■ **Cosa si chiede**
**A.** Nella decisione della Corte sportiva d'appello, in che data la società A.S. Roma ha preannunciato il reclamo?
**B.** Prosegui la decisione della Corte sportiva d'appello a partire dall'ultima frase riportata.

F.I.G.C. – CORTE SPORTIVA D’APPELLO – Sezioni Unite – 2021/2022 – figc.it – atto non ufficiale – DECISIONE N. 249/CSA pubblicata il 12 Aprile 2022 – A.S. Roma S.p.A.

Decisione n. 249/CSA/2021-2022        

Registro procedimenti n. 199/CSA/2021-2022 

 

LA CORTE SPORTIVA D’APPELLO NAZIONALE

SEZIONI UNITE

 

composta dai Sigg.ri:

Carmine Volpe – Presidente

Pasquale Marino – Componente

Patrizio Leozappa – Componente

Umberto Maiello- Componente (relatore)

Lorenzo Attolico - Componente

Franco Granato- Rappresentante AIA

ha pronunciato la seguente

DECISIONE

sul preannuncio di reclamo numero 199/CSA/2021-2022, proposto dalla società A.S. Roma S.p.A.,

per la riforma della decisione del Giudice Sportivo presso la Lega Nazionale Professionisti Serie A, di cui al Comunicato Ufficiale n. 186 del 22.02.2022; 

RITENUTO IN FATTO E CONSIDERATO IN DIRITTO

La società A.S. Roma, con nota del 23 febbraio 2022  e nell’interesse del proprio tesserato Josè Dos Santos Mourinho, preannunciava reclamo avverso la decisione assunta dal giudice sportivo presso la Lega italiana Calcio Professionistico Serie A e resa pubblica mediante comunicato ufficiale n. 186 del 22 febbraio 2022.

Ciò nondimeno, la suddetta società, all’esito dell’acquisizione degli atti di gara, trasmessi dalla Segreteria con pec del 25.2.2022, non depositava l’atto di reclamo.

Il compito rimesso a questa Corte, nella composizione a Sezioni Unite e in ragione della sua funzione nomofilattica, involge, per i profili di rilevanza e di principio della questione qui in rilievo e in ragione della possibile formazione di contrasti giurisprudenziali, l’esegesi della disposizione di cui all’art.  71, comma 3, del Codice di Giustizia Sportiva della FIGC (di seguito anche solo Codice), ultimo periodo, nella parte in cui prevede che, “In caso di mancato deposito del reclamo nel termine indicato, la Corte sportiva di appello non è tenuta a pronunciare”.

■ **Elenco dati**

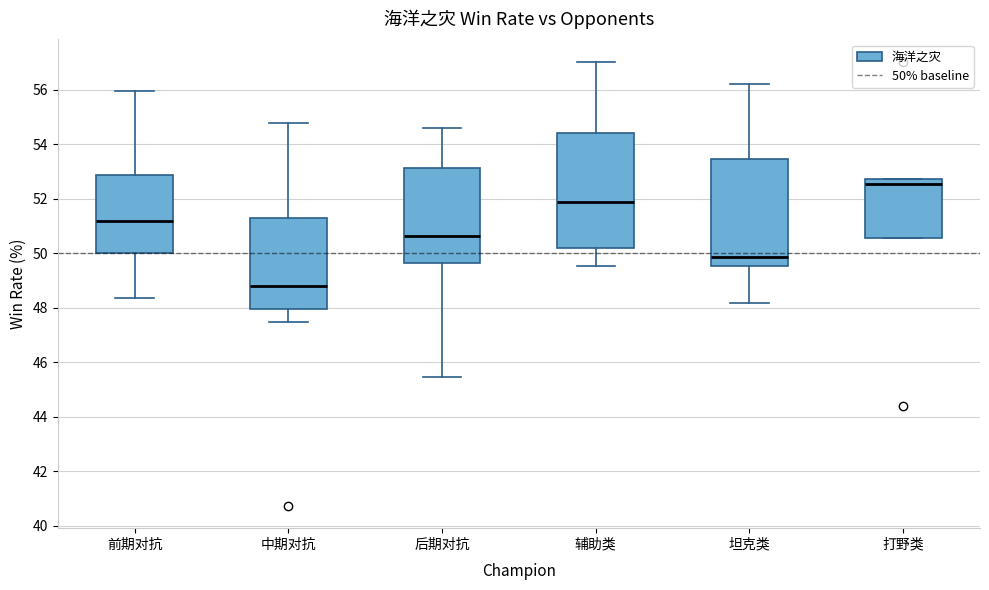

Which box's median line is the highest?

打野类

...

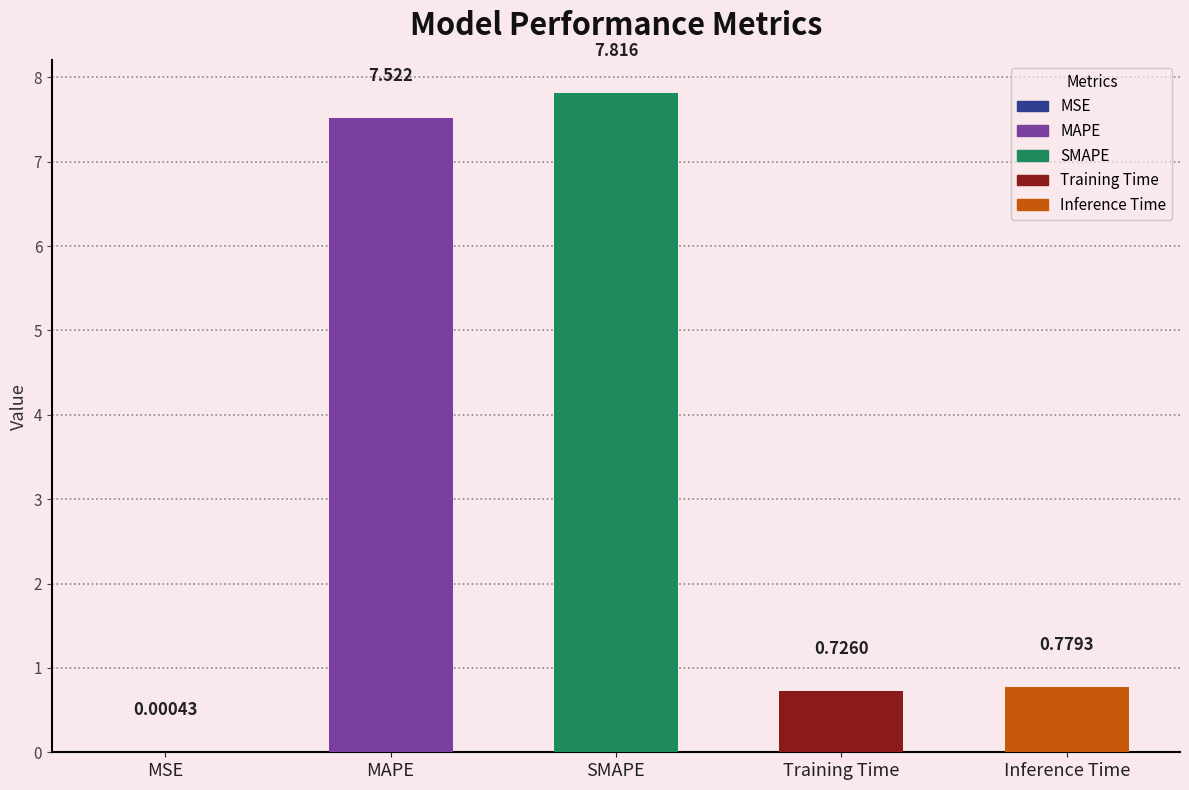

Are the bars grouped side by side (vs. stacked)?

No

■ **Risposte date**
**A.** Il 23 febbraio 2022.

**B.**
Segnatamente, la quaestio iuris qui devoluta all’attenzione della Corte attiene agli sviluppi che in rito determina il mancato deposito del reclamo sebbene preannunciato. Occorre in altri termini chiarire se, ed eventualmente in che forma e a quali condizioni, la Corte sia tenuta a riscontrare, con un proprio provvedimento formale, la dichiarazione di preannuncio del reclamo depositata dalla parte.

Tanto premesso, mette conto evidenziare che, solo con il Codice del giugno 2019, è stato introdotto nell’ordinamento endofederale il principio regolatorio qui in rilievo, che dispensa questa Corte dall’obbligo di pronunciarsi.

La divisata regula iuris risulta riprodotta anche all’articolo 67, comma 2, relativamente ai procedimenti innanzi al giudice sportivo, e all’art. 76, comma 3, per i procedimenti innanzi alla Corte Sportiva di appello a livello territoriale, tutti contraddistinti da un’articolazione bifasica, qualificata dal preannuncio del ricorso (ovvero del reclamo per i procedimenti di secondo grado, innanzi alla Corte Sportiva, nelle sue articolazioni, nazionale e territoriale) cui segue il deposito del ricorso ( ovvero del reclamo).

Sul punto, le singole Sezioni di questa Corte hanno ritenuto, senza affrontare ex professo la questione, di doversi comunque pronunciare pur in mancanza del deposito dell’atto di reclamo, limitandosi a prendere atto della mancata presentazione della domanda e definendo il procedimento con una declaratoria di inammissibilità (cfr. ex multis Sezione

Seconda n.166 del 4.11.2019, n. 131 del 7.2.2020, n. 150 del 12.2.2020; Sezione Terza, n. 40 del 25.10.2019, n. 146 del 20.1.2020, n. 173 del 3.5.2021, n. 84 del 12.2.2021, Sezione Prima, n. 22 del 4.12.2020).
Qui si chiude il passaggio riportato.